John Luther Adams
Sila: the Breath of the World
The Crossing; Jack Quartet; University of Michigan Chamber Musicians; University of Michigan Percussion Ensemble
Cantaloupe CA21177 57:05 mins
John Luther Adams’s music is like nobody else’s. Meditative in mood yet urgent in message, his compositions conjure up the wonders of the natural world with mesmerising grace, while also drawing attention to the horrors of ecological collapse. Indeed, Adams has spent a substantial portion of his working life as a conservationist and so brings a clearsighted perspective to environmental matters, which in turn lends his creative voice terrific power.

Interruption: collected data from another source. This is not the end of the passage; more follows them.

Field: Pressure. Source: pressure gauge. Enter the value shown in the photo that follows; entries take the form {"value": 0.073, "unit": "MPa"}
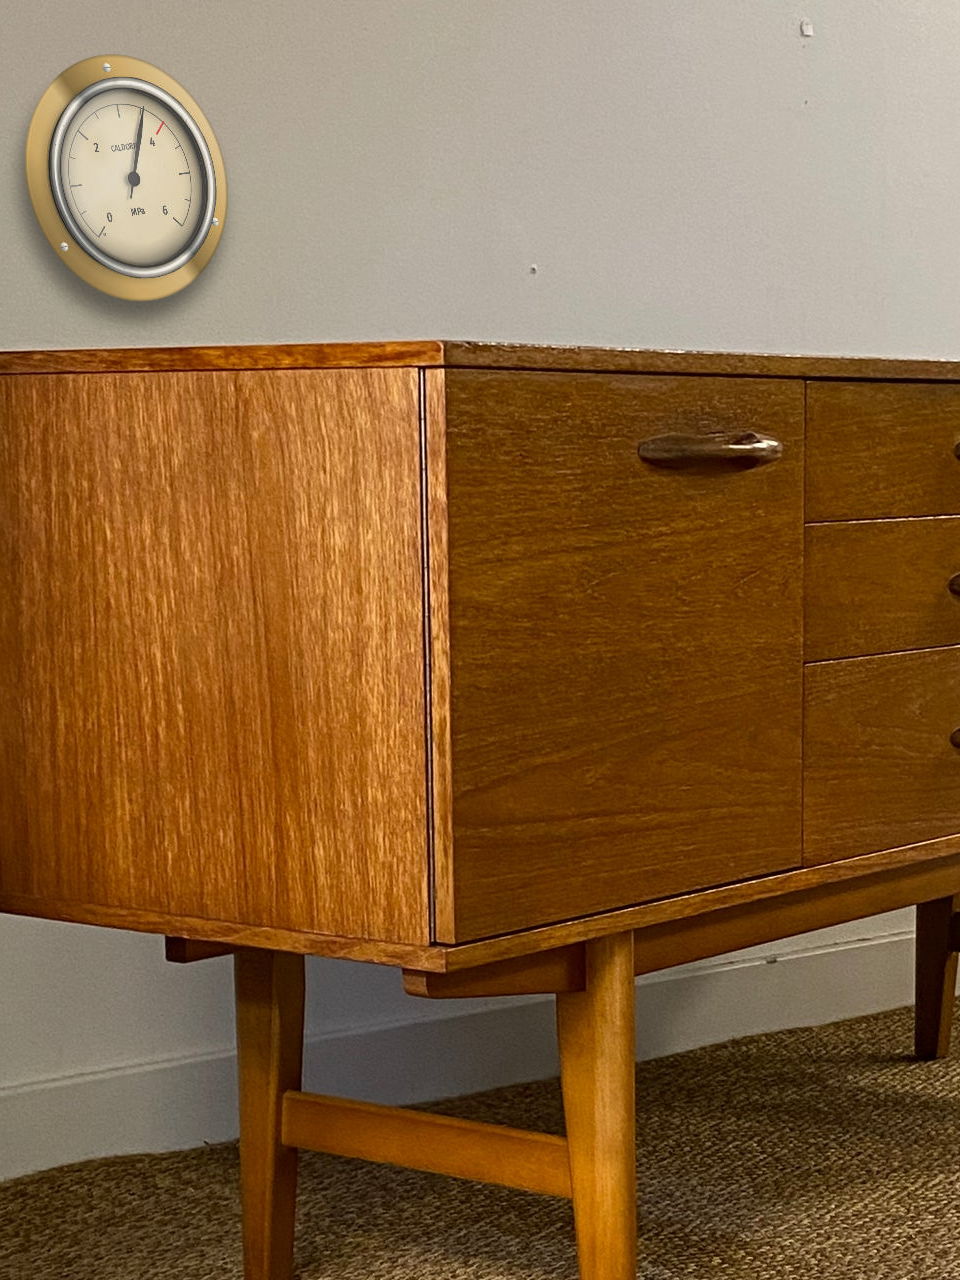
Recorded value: {"value": 3.5, "unit": "MPa"}
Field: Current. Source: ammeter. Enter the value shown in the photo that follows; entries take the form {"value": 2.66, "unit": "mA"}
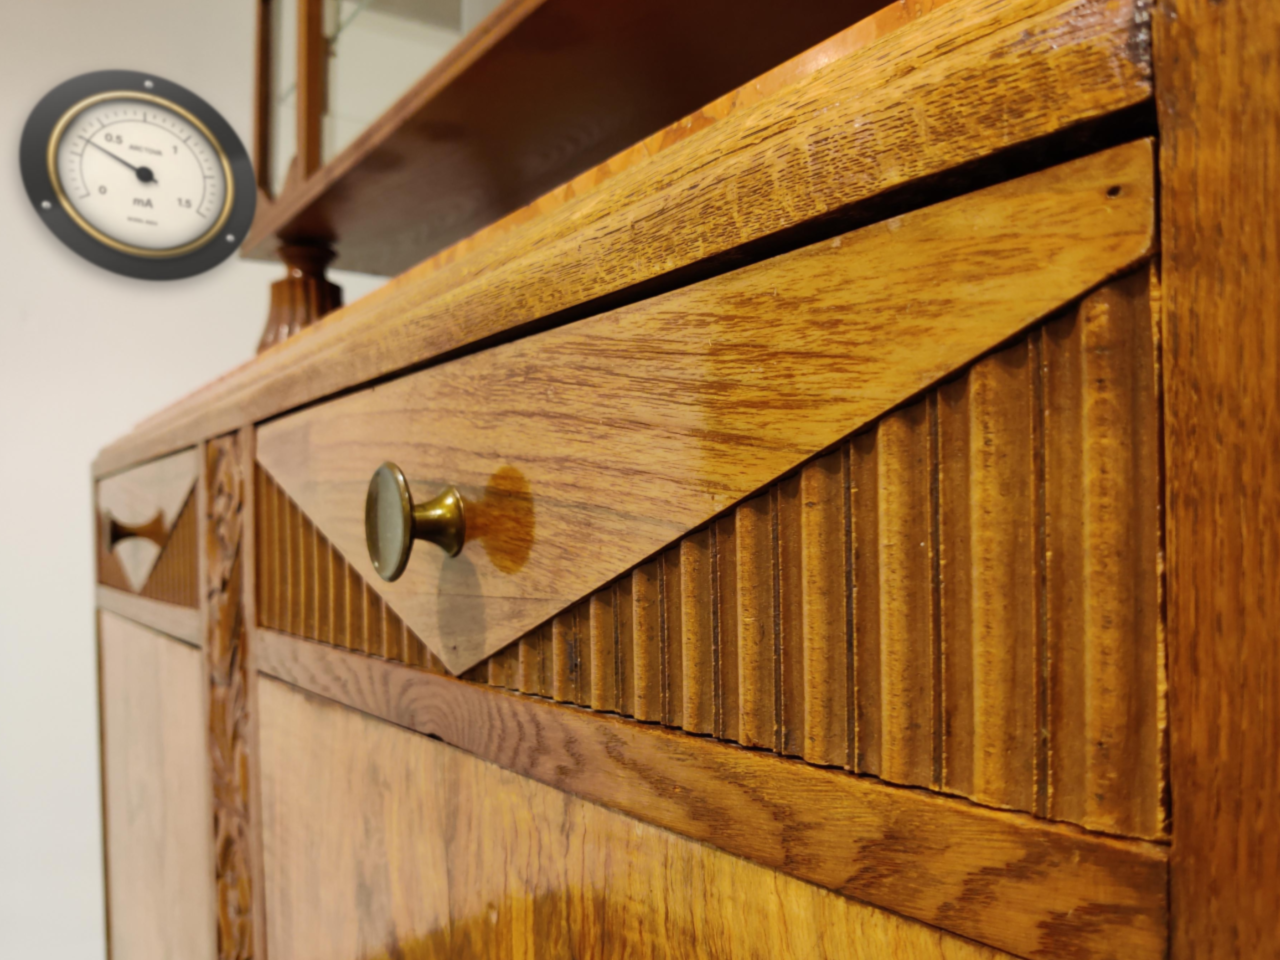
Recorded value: {"value": 0.35, "unit": "mA"}
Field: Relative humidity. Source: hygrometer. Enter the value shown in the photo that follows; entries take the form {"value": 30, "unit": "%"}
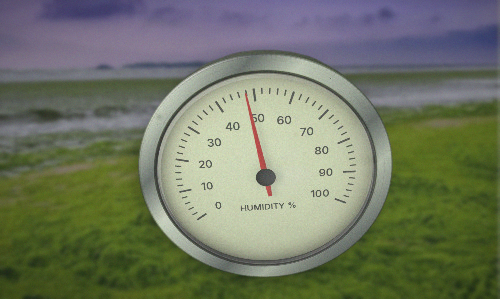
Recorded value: {"value": 48, "unit": "%"}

Adams often writes works that are epic in scale. Scored for double symphony orchestra, his Pulitzer-winning Become Oceanoffered a tumultuous meditation on the earth’s rising sea levels. Premiered in 2014 outdoors at the Lincoln Center, Sila: The Breath of the World is no less ambitious in scale and concept. The work explores the Inuit idea of ‘Sila’, defined by Adams as ‘the wind and the weather, the forces of nature’ but also ‘consciousness… our awareness of the world around us, and the world’s awareness of us.’ It is scored for five ensembles of 16 musicians – woodwinds, brass, percussion, strings and voices – who may then perform the music at their own pace. Unfolding across some 57 minutes, the work’s gradual transformations in pitch and mood happen imperceptibly, moving from deeply sonorous rumbles to celestial shimmers. With a stellar line-up of performers and crystal-clear recording quality, this is a profoundly arresting album. As the composer reflects: ‘in this time when we humans are so dramatically changing the earth, Sila is an invitation to stop and listen more deeply.’